:: EXERCISE BRIEF ::
Your reply must be the number of lines in the entries that hold the word "which", and nothing else.

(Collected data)
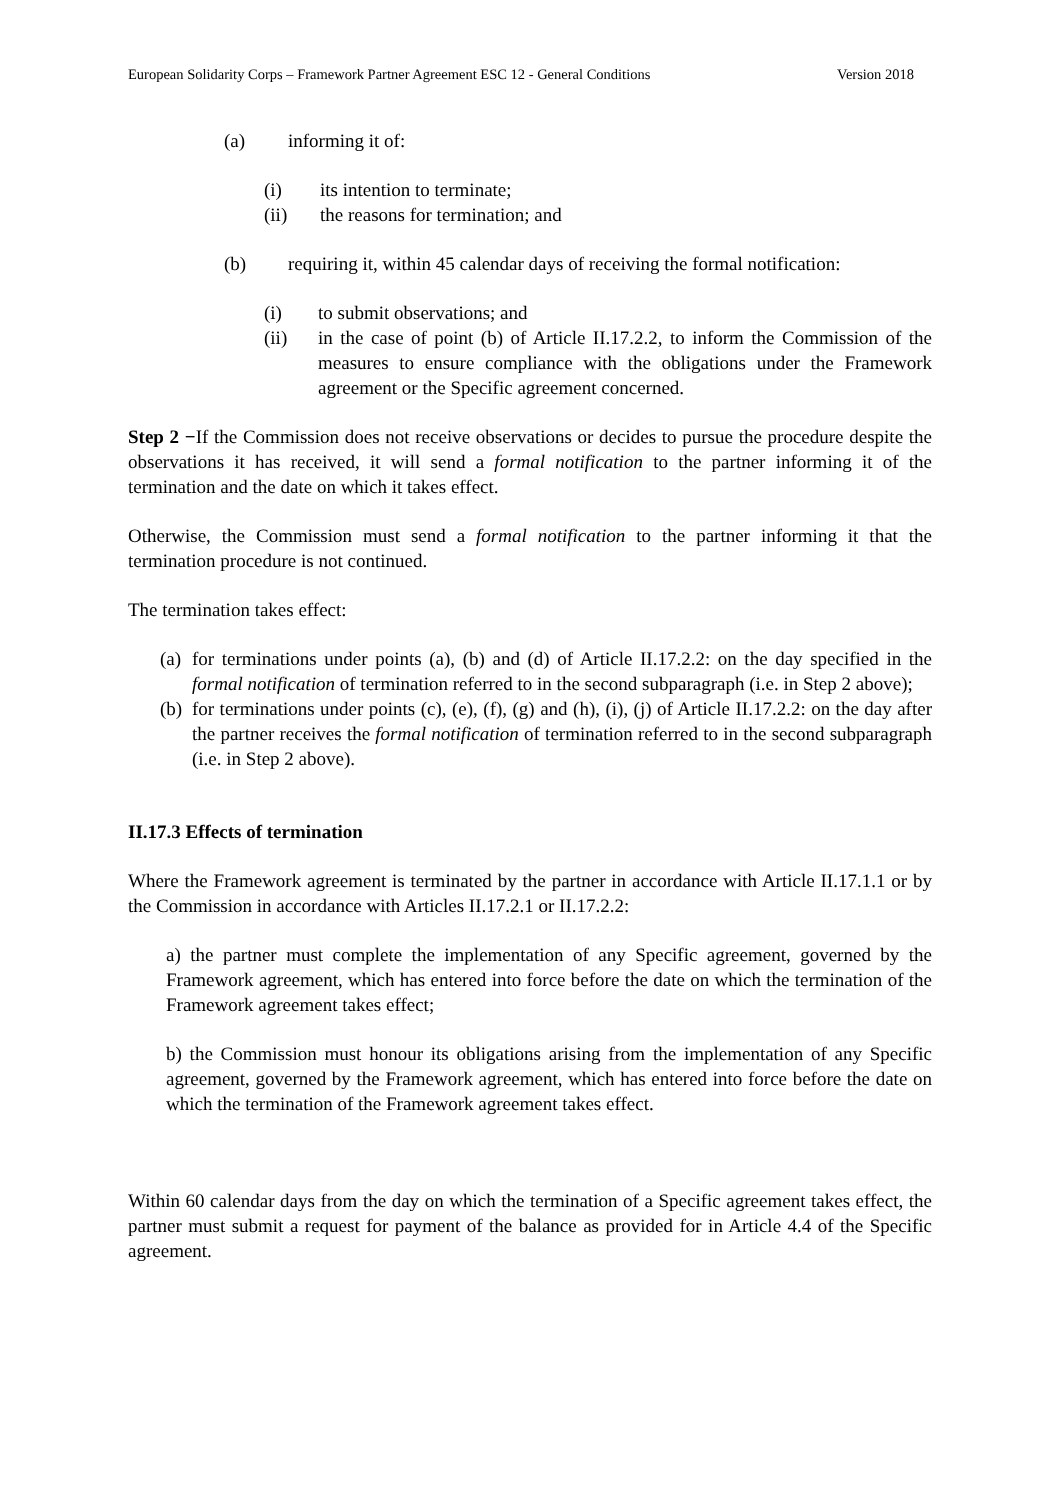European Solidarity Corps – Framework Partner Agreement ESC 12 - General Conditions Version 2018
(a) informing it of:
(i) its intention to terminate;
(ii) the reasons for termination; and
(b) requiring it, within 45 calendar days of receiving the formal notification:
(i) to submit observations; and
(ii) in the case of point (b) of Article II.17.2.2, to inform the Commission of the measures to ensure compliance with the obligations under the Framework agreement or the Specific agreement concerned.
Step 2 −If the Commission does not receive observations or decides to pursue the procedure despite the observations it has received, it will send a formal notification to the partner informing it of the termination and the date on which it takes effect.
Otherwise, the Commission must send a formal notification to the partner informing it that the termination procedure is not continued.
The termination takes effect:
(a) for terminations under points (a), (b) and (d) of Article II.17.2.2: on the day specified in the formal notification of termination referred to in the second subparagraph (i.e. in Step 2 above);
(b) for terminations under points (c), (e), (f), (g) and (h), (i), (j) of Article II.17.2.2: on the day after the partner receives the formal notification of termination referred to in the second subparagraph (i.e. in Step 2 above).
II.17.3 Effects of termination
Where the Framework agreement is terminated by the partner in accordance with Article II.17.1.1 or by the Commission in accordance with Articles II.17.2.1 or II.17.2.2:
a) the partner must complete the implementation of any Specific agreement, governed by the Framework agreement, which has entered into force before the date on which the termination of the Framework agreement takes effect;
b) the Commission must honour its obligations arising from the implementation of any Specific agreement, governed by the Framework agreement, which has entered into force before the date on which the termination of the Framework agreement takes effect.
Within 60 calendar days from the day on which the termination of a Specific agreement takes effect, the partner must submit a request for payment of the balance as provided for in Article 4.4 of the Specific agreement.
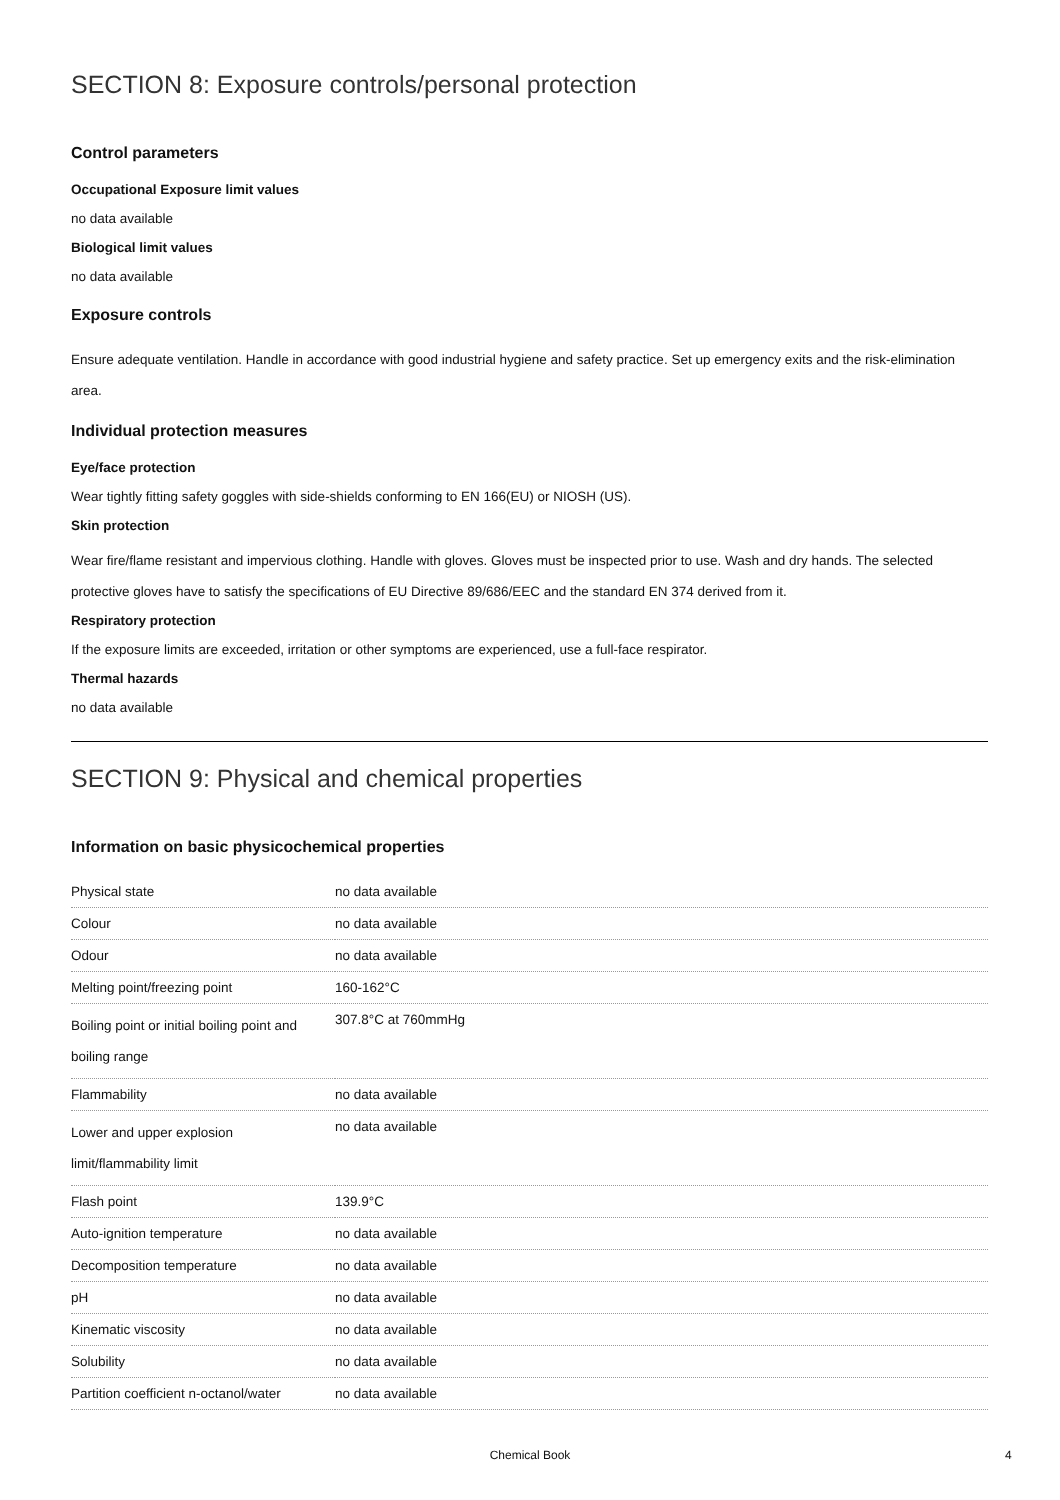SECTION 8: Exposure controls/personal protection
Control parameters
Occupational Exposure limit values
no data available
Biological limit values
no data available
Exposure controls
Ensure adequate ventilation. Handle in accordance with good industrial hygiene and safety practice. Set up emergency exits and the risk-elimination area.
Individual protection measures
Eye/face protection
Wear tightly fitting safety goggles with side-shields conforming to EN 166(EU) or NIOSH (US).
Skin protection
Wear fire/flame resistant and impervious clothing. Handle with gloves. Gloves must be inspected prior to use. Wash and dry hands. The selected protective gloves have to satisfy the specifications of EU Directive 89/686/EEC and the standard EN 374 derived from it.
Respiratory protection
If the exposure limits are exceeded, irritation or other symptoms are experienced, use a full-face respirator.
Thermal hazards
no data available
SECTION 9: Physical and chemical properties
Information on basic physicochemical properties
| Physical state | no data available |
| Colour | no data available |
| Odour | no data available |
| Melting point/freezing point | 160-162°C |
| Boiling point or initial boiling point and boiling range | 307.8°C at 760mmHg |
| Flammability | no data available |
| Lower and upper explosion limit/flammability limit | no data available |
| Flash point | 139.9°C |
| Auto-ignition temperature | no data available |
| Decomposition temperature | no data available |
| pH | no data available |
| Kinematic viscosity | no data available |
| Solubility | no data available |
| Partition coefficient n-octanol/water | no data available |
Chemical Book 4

:: ANSWER FOR THE TASK ::
4